Abstract

Neuromyelitis optica (NMO) is characterized by severe optic neuritis and longitudinally extended, transverse myelitis. There have been long controversial whether NMO is a variant of multiple sclerosis (MS) or a different disease. However, since the discovery of an NMO-specific autoantibody to aquaporin 4 (AQP4), a dominant water channel in the central nervous system densely expressed on foot processes of astrocytes, the clinical distinction between NMO and MS has become clear, and now AQP4 antibody status is critically important for neurologists in deciding on treatment strategy.
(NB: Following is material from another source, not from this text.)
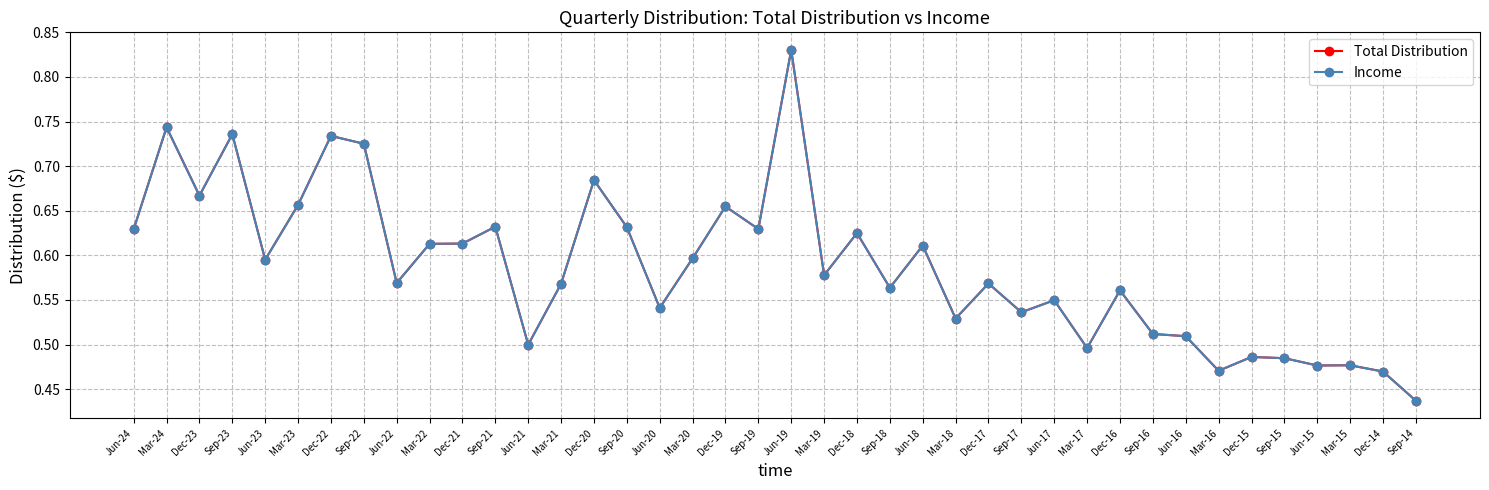

What is the smallest value displayed?

0.4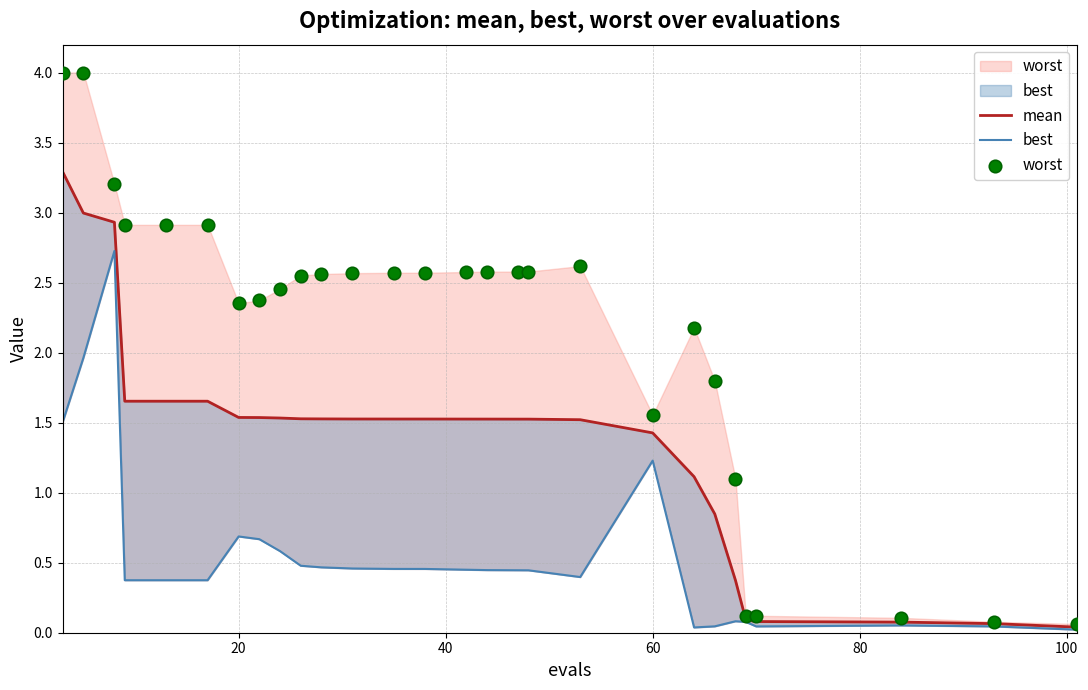

Which series contains the lowest Y value?

best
Moreover, pathological studies demonstrated an extensive loss of immunoreactivities to AQP4 and glial fibrillary acidic protein (GFAP) with relative preservation of the staining of myelin basic protein in acute NMO lesions, which is not seen in MS. In fact, the GFAP levels in the cerebrospinal fluid during acute exacerbation of NMO are remarkably elevated, while the values in MS are not different from those in controls. In addition, recent experimental studies conducted in vitro and in vivo have shown that AQP4 antibody is pathogenic. These findings strongly suggest that AQP4 antibody has diagnostic, therapeutic and pathogenetic implications, and that severe astrocytic damage mediated by AQP4 antibody distinguishes NMO from MS.